2) "The discrepancy between Saudi Arabia's economic development and social development has caused social opposition to all liberal phenomena brought in by the economic development."

3) "Unfortunately for Saudi Arabia, during the 1960s, '70s, and '80s the country hosted political Islam leaders who had been expelled from their own countries, along with their groups of followers... It was the main ideologues among them who drew up the religious and ideological curricula [for the Saudi schools] and compiled entire books that are studied in the country's schools... Thus they set formidable obstacles for the liberal movement, for opportunities for change, and for measures promoting development and modernization..."[12]

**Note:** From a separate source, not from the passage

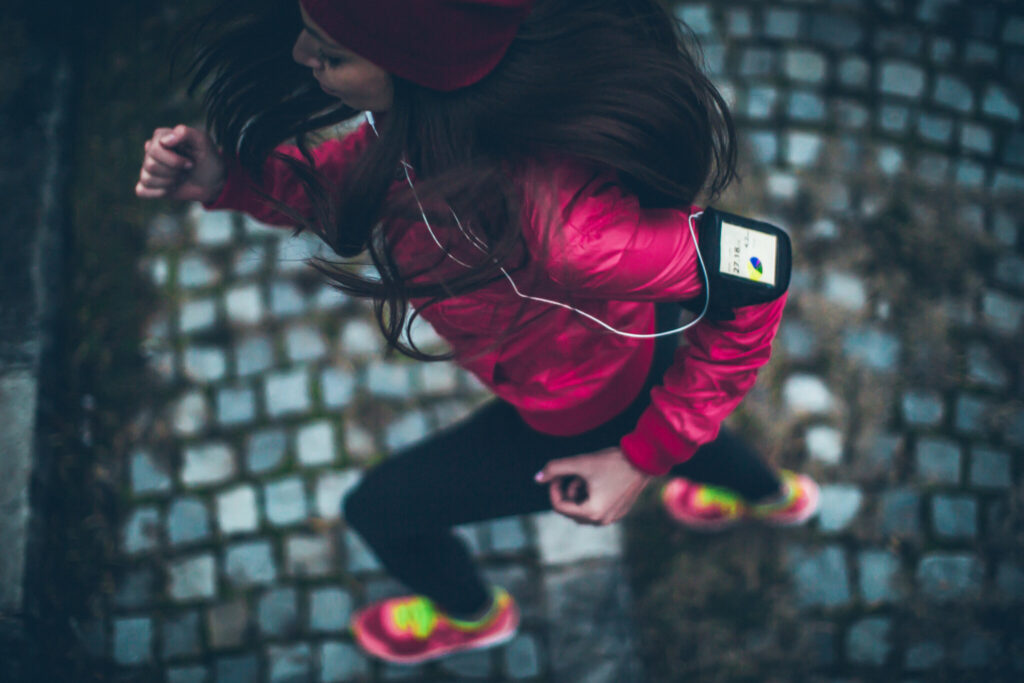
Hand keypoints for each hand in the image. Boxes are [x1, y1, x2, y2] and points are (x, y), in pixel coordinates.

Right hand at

4) "The confusion between Western liberalism and Saudi liberalism [and the depiction of Saudi liberalism as an emulation] of the values, customs, and ideas of Western liberalism, are one of the frustrating obstacles [holding Saudi liberalism back]. Particularly considering that the Muslim Brotherhood has fostered its black and fanatical ideas towards the other, particularly towards the West, onto Saudi society."

5) "The greatest obstacle in the path of the advancement of liberalism in Saudi Arabia is the movement's inflexibility – its lack of sufficient ability to reconcile with the other side [i.e. the Islamists], which doesn't possess the slightest flexibility or ability to reconcile, either."[13]


[1] Al-Watan (Saudi Arabia), June 20, 2009.

[2] Al-Watan, Saudi Arabia, May 16, 2009.

[3] Al-Watan Saudi Arabia, May 23, 2009.

[4] Al-Watan, (Saudi Arabia), July 18, 2009. The list of figures active throughout the second half of the 20th century is aimed at disproving the claim that the liberal movement in Saudi Arabia is a new phenomenon that began in the 90s.

[5] Al-Watan, (Saudi Arabia), June 27, 2009.

[6] Al-Watan (Saudi Arabia) May 23, 2009.

[7] Al-Watan (Saudi Arabia) May 30, 2009.

[8] Al-Watan (Saudi Arabia), May 30, 2009.

[9] Al-Watan (Saudi Arabia), May 30, 2009.

[10] Al-Watan (Saudi Arabia), June 13, 2009.

[11] Al-Watan (Saudi Arabia), June 27, 2009.

[12] During these decades, Saudi Arabia took in prominent figures from the Muslim Brotherhood and other political Islam movements, including Muhammad Qutb (the brother of fundamentalist Sayyed Qutb) who came to the country in 1972 and was given the post of lecturer in Islamic studies at Al-Qara University in Mecca.

[13] Al-Watan, Saudi Arabia, June 20, 2009.